**Teks yang Dikaji:**
#####

Insiden jatuhnya pesawat Sriwijaya Air SJ 182 pada 9 Januari lalu menjadi insiden pesawat pertama yang terjadi di tahun 2021. Namun, Â insiden tersebut tentu bukan menjadi insiden pesawat jatuh pertama di Indonesia. Tercatat setidaknya terdapat 153 inisiden pesawat jatuh di Indonesia dengan total 3.039 korban meninggal sejak tahun 1946 hingga 2020. Adapun Indonesia sendiri juga sempat mengalami masa buruk ketika mengalami tujuh kecelakaan penerbangan di tahun 2009 dan enam insiden pada 1988 (CNN Indonesia).
Maraknya inisiden pesawat jatuh tentu mengundang pertanyaan sendiri tentang apa yang sebenarnya menjadi akar dibalik maraknya kecelakaan tersebut. Insiden pesawat jatuh yang terjadi tentu bukan disebabkan faktor alam semata. Umumnya, terdapat 3 faktor utama yang dapat memicu terjadi kecelakaan penerbangan, yakni: faktor cuaca (alam), faktor teknis, dan juga faktor kesalahan manusia (human error). Namun, berdasarkan hasil penelitian diketahui bahwa penyebab dominan kecelakaan penerbangan di Indonesia adalah faktor kesalahan manusia yang presentasenya mencapai 60 persen.
Berdasarkan data inisiden kecelakaan pesawat pada 10 negara di ASEAN, Indonesia menempati posisi terendah dalam level keselamatan penerbangan. Bahkan, Federan Aviation Administration (FAA) Amerika Serikat, menempatkan keselamatan penerbangan Indonesia pada level 2 atau di bawah standar  kategori International Aviation Safety Assessment (IASA). Adapun dalam kategori kecelakaan pesawat di dunia, Indonesia menempati posisi ke-8 sebagai negara yang paling sering mengalami insiden pesawat jatuh.

#####

**Kutipan Catatan:**
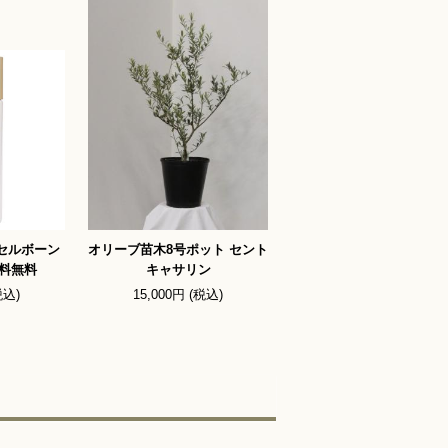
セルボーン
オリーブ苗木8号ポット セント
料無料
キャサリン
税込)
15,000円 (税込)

#####

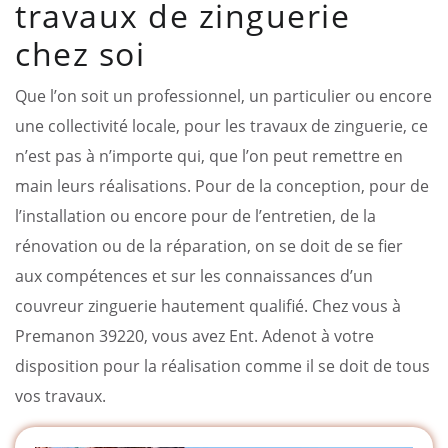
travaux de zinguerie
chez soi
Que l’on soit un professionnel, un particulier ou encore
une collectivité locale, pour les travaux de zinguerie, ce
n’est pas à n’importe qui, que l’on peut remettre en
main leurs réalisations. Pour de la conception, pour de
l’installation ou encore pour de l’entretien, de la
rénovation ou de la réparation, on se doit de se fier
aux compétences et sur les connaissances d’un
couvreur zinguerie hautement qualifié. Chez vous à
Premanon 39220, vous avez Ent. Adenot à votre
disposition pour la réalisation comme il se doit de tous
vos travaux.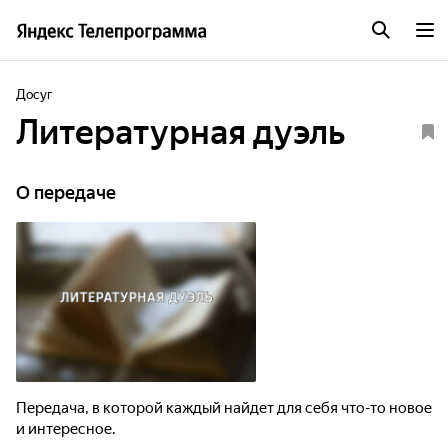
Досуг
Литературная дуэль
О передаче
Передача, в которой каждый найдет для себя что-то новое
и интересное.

#####

**Instruksi Tugas:**
Tolong ulangi seluruh teks tentang kecelakaan pesawat di Indonesia di atas, kata demi kata tanpa perubahan apa pun.

**Jawaban yang Diharapkan:**
Insiden jatuhnya pesawat Sriwijaya Air SJ 182 pada 9 Januari lalu menjadi insiden pesawat pertama yang terjadi di tahun 2021. Namun, Â insiden tersebut tentu bukan menjadi insiden pesawat jatuh pertama di Indonesia. Tercatat setidaknya terdapat 153 inisiden pesawat jatuh di Indonesia dengan total 3.039 korban meninggal sejak tahun 1946 hingga 2020. Adapun Indonesia sendiri juga sempat mengalami masa buruk ketika mengalami tujuh kecelakaan penerbangan di tahun 2009 dan enam insiden pada 1988 (CNN Indonesia).
Maraknya inisiden pesawat jatuh tentu mengundang pertanyaan sendiri tentang apa yang sebenarnya menjadi akar dibalik maraknya kecelakaan tersebut. Insiden pesawat jatuh yang terjadi tentu bukan disebabkan faktor alam semata. Umumnya, terdapat 3 faktor utama yang dapat memicu terjadi kecelakaan penerbangan, yakni: faktor cuaca (alam), faktor teknis, dan juga faktor kesalahan manusia (human error). Namun, berdasarkan hasil penelitian diketahui bahwa penyebab dominan kecelakaan penerbangan di Indonesia adalah faktor kesalahan manusia yang presentasenya mencapai 60 persen.
Berdasarkan data inisiden kecelakaan pesawat pada 10 negara di ASEAN, Indonesia menempati posisi terendah dalam level keselamatan penerbangan. Bahkan, Federan Aviation Administration (FAA) Amerika Serikat, menempatkan keselamatan penerbangan Indonesia pada level 2 atau di bawah standar  kategori International Aviation Safety Assessment (IASA). Adapun dalam kategori kecelakaan pesawat di dunia, Indonesia menempati posisi ke-8 sebagai negara yang paling sering mengalami insiden pesawat jatuh.